Gru (Steve Carell) and his minions — who play a decidedly larger role — return for this sequel to the 2010 hit from Illumination Entertainment and Universal. Gru has given up supervillainy and settled into his fatherly duties watching over Margo, Edith, and Agnes, but the Anti-Villain League comes calling when a powerful chemical weapon is stolen. With the help of an AVL agent (Kristen Wiig), Gru opens up a bakery (aka undercover sting operation) in the local mall, where a supervillain from the past may be operating incognito. Despicable Me 2 didn’t earn quite the same high acclaim the first installment did, but it came pretty close at a Certified Fresh 75% on the Tomatometer, with critics calling it a funny, visually engaging family movie and one of the most satisfying animated sequels to date.

Man of Tai Chi


After toiling for five years on the script, Keanu Reeves marked his directorial debut with this martial arts flick, giving him the opportunity to make a more immediate impact on the film. The story follows a man named Tiger Chen (which happens to be his real name), a courier by profession who is also the last student of the Ling Kong Tai Chi style. When his master’s temple is scheduled for demolition after it’s found to be violating safety regulations, Tiger decides to accept an opportunity to “work” for a wealthy but shady security mogul (Reeves); soon, Tiger finds himself fighting in a series of gradually more brutal underground matches, losing his humanity with each victory. Critics appreciated Man of Tai Chi‘s old school martial arts sensibilities, rewarding it with a solid 71% on the Tomatometer and calling it a decent first outing for Reeves. If you’re looking for a few visceral thrills and a Faustian storyline in the form of a kung fu flick, this is for you.

The Hunt


Mads Mikkelsen plays creepy about as well as anyone possibly could, as he demonstrated so well in Casino Royale and the new NBC drama Hannibal, but in Thomas Vinterberg’s The Hunt, it sort of works against his character. Mikkelsen plays Lucas, a kindergarten teacher in a small Danish town who is falsely accused by his best friend’s daughter of sexually inappropriate conduct. The local community immediately ostracizes Lucas as a sexual predator, and as his personal life unravels, he quietly fights alone for vindication. Critics called The Hunt a gripping, well- written, thought-provoking drama centered around a powerful performance from Mikkelsen — which won him Best Actor honors earlier last year at Cannes — and for its efforts, it earned a Certified Fresh 95% on the Tomatometer.

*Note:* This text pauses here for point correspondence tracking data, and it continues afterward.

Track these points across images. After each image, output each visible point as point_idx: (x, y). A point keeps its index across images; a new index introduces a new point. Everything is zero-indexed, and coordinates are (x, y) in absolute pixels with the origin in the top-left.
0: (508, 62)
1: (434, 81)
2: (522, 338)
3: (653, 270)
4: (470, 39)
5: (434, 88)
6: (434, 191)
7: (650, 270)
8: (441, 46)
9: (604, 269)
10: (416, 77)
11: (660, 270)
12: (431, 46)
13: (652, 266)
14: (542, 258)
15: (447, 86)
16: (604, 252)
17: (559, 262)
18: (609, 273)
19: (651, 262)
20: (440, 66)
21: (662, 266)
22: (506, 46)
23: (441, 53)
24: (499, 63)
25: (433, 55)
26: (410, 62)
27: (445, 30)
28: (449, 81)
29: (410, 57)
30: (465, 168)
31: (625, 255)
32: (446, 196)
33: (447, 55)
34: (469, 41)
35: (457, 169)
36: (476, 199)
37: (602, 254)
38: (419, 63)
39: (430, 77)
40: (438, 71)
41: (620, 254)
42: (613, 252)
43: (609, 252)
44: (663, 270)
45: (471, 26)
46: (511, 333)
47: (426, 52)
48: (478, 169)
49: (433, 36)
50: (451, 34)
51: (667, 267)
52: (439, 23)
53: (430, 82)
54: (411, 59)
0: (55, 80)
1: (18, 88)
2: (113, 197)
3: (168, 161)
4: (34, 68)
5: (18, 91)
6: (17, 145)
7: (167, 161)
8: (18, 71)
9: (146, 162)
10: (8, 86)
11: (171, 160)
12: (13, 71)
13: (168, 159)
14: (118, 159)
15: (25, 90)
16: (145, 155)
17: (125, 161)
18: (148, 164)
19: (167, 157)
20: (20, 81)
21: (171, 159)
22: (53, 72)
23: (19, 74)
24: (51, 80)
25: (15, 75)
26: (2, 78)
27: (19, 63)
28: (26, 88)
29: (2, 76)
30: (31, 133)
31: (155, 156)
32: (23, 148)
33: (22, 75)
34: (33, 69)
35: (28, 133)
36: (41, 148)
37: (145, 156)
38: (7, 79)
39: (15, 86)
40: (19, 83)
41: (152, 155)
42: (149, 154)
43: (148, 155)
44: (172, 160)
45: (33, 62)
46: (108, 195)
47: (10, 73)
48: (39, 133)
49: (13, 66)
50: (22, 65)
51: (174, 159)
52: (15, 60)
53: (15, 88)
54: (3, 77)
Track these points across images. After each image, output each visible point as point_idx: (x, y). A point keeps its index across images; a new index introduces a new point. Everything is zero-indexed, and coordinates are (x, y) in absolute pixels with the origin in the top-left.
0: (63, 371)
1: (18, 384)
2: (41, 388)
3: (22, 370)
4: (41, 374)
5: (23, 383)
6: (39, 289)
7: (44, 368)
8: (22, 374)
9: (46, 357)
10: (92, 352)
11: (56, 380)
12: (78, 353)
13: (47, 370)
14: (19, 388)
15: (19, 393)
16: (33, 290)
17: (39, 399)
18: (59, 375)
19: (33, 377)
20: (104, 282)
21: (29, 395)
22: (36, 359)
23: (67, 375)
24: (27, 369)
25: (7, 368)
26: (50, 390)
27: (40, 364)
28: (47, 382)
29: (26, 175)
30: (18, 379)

Doctor Who 50th Anniversary Special: The Day of the Doctor

The eagerly anticipated Christmas Day airing of Doctor Who‘s 800th individual episode (side note: Wow!), “The Time of the Doctor,” which will mark the end of Matt Smith’s time as the Eleventh Doctor, concludes a sort of unofficial trilogy of episodes that began with “The Name of the Doctor” back in May and continued with the series’ 50th Anniversary Special, “The Day of the Doctor,” which aired on November 21 simultaneously in 94 countries and released concurrently in a handful of theaters. Those of you who are hardcore Whovians can now own that 50th Anniversary Special on Blu-ray, and it will come with a few bonus features, including the 7-minute mini episode “The Night of the Doctor.” We don’t want to give anything away for those who haven’t seen it, but suffice it to say there’s a little something for past and present Whovians, as well as a glimpse into the future which should come full circle in the upcoming Christmas special.

Also available this week:

  • Ken Loach’s The Angels’ Share (89%), about a young Scottish layabout who finds new hope for life at a whiskey distillery after his son is born.
  • Sightseers (85%), a dark comedy about a man who takes his sheltered girlfriend on a road trip through the British Isles and slowly loses control.
  • Berberian Sound Studio (83%), a psychological thriller about a sound technician working on a horror film whose difficult work takes a toll on his psyche.
  • Touchy Feely (34%), a comedy about a brother and sister who come to grips with simultaneous sudden transformations in their lives.
  • Billy Bob Thornton’s Jayne Mansfield’s Car (33%), a dramedy about long distant relatives coming together for the funeral of the family matriarch.
  • Adore (33%), starring Naomi Watts and Robin Wright in a drama about two women who begin affairs with each other’s sons.
  • Battle of the Year (4%), a dance movie about a group of b-boys trying to win an international competition.
  • A 50th Anniversary edition of Mary Poppins (98%) is available on DVD and Blu-ray this week, featuring over four hours of bonus content.
  • A 25th Anniversary Blu-ray of classic ’80s comedy Big arrives as well, with many of the same features as the previous Blu-ray, but including one of three Zoltar fortune teller cards and collectible sound chip packaging.
  • Volume 8 of Matt Groening’s Futurama is available, collecting the 13 episodes that make up the second half of its final season (7), which aired earlier this year.
  • And of course, two more choices from the Criterion Collection: Grey Gardens (89%) is available on Blu-ray for the first time, and Martin Scorsese’s World Cinema Project launches its first volume, collecting six rarely screened films from around the world as part of an effort to preserve them.